WHAT IS BEING ASKED —
Lay out every line of the records below as a Markdown table with two columns, "Row" for the row number and "Line" for the line itself, leaving out any blank lines.

EXCERPTED DATA —

-- Start --

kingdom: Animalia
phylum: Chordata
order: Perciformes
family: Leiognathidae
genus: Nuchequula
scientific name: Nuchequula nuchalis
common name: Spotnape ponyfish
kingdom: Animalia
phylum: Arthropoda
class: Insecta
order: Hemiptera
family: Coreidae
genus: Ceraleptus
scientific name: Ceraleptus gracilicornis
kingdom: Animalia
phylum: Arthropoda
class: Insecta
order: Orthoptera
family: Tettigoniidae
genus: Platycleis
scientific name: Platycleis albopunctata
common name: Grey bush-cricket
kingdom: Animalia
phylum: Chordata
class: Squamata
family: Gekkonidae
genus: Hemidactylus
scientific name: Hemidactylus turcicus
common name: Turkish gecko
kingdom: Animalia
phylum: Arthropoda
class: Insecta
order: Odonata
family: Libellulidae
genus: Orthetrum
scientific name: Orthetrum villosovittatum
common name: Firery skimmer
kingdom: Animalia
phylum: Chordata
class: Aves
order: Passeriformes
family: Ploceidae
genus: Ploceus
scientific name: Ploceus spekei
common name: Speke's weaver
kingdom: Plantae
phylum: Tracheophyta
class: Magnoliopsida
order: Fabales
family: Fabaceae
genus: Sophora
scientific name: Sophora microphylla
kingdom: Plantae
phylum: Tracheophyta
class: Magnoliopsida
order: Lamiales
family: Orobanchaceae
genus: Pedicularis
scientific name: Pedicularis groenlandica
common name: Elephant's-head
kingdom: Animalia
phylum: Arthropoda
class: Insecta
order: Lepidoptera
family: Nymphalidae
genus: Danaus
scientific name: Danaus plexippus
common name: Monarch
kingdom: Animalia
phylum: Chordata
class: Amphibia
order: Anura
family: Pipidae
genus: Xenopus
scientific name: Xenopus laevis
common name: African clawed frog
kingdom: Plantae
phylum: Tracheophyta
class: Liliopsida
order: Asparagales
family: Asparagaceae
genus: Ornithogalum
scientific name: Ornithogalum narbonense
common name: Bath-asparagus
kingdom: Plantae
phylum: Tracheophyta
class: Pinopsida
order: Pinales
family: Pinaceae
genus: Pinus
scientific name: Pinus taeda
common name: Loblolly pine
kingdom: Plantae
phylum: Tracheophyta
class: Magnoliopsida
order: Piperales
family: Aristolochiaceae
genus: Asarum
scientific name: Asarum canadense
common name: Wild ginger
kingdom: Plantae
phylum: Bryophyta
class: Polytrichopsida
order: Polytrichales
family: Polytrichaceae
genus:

-- End --

FULL OUTPUT —
| Row | Line |
|---|---|
| 1 | kingdom: Animalia |
| 2 | phylum: Chordata |
| 3 | order: Perciformes |
| 4 | family: Leiognathidae |
| 5 | genus: Nuchequula |
| 6 | scientific name: Nuchequula nuchalis |
| 7 | common name: Spotnape ponyfish |
| 8 | kingdom: Animalia |
| 9 | phylum: Arthropoda |
| 10 | class: Insecta |
| 11 | order: Hemiptera |
| 12 | family: Coreidae |
| 13 | genus: Ceraleptus |
| 14 | scientific name: Ceraleptus gracilicornis |
| 15 | kingdom: Animalia |
| 16 | phylum: Arthropoda |
| 17 | class: Insecta |
| 18 | order: Orthoptera |
| 19 | family: Tettigoniidae |
| 20 | genus: Platycleis |
| 21 | scientific name: Platycleis albopunctata |
| 22 | common name: Grey bush-cricket |
| 23 | kingdom: Animalia |
| 24 | phylum: Chordata |
| 25 | class: Squamata |
| 26 | family: Gekkonidae |
| 27 | genus: Hemidactylus |
| 28 | scientific name: Hemidactylus turcicus |
| 29 | common name: Turkish gecko |
| 30 | kingdom: Animalia |
| 31 | phylum: Arthropoda |
| 32 | class: Insecta |
| 33 | order: Odonata |
| 34 | family: Libellulidae |
| 35 | genus: Orthetrum |
| 36 | scientific name: Orthetrum villosovittatum |
| 37 | common name: Firery skimmer |
| 38 | kingdom: Animalia |
| 39 | phylum: Chordata |
| 40 | class: Aves |
| 41 | order: Passeriformes |
| 42 | family: Ploceidae |
| 43 | genus: Ploceus |
| 44 | scientific name: Ploceus spekei |
| 45 | common name: Speke's weaver |
| 46 | kingdom: Plantae |
| 47 | phylum: Tracheophyta |
| 48 | class: Magnoliopsida |
| 49 | order: Fabales |
| 50 | family: Fabaceae |
| 51 | genus: Sophora |
| 52 | scientific name: Sophora microphylla |
| 53 | kingdom: Plantae |
| 54 | phylum: Tracheophyta |
| 55 | class: Magnoliopsida |
| 56 | order: Lamiales |
| 57 | family: Orobanchaceae |
| 58 | genus: Pedicularis |
| 59 | scientific name: Pedicularis groenlandica |
| 60 | common name: Elephant's-head |
| 61 | kingdom: Animalia |
| 62 | phylum: Arthropoda |
| 63 | class: Insecta |
| 64 | order: Lepidoptera |
| 65 | family: Nymphalidae |
| 66 | genus: Danaus |
| 67 | scientific name: Danaus plexippus |
| 68 | common name: Monarch |
| 69 | kingdom: Animalia |
| 70 | phylum: Chordata |
| 71 | class: Amphibia |
| 72 | order: Anura |
| 73 | family: Pipidae |
| 74 | genus: Xenopus |
| 75 | scientific name: Xenopus laevis |
| 76 | common name: African clawed frog |
| 77 | kingdom: Plantae |
| 78 | phylum: Tracheophyta |
| 79 | class: Liliopsida |
| 80 | order: Asparagales |
| 81 | family: Asparagaceae |
| 82 | genus: Ornithogalum |
| 83 | scientific name: Ornithogalum narbonense |
| 84 | common name: Bath-asparagus |
| 85 | kingdom: Plantae |
| 86 | phylum: Tracheophyta |
| 87 | class: Pinopsida |
| 88 | order: Pinales |
| 89 | family: Pinaceae |
| 90 | genus: Pinus |
| 91 | scientific name: Pinus taeda |
| 92 | common name: Loblolly pine |
| 93 | kingdom: Plantae |
| 94 | phylum: Tracheophyta |
| 95 | class: Magnoliopsida |
| 96 | order: Piperales |
| 97 | family: Aristolochiaceae |
| 98 | genus: Asarum |
| 99 | scientific name: Asarum canadense |
| 100 | common name: Wild ginger |
| 101 | kingdom: Plantae |
| 102 | phylum: Bryophyta |
| 103 | class: Polytrichopsida |
| 104 | order: Polytrichales |
| 105 | family: Polytrichaceae |
| 106 | genus: |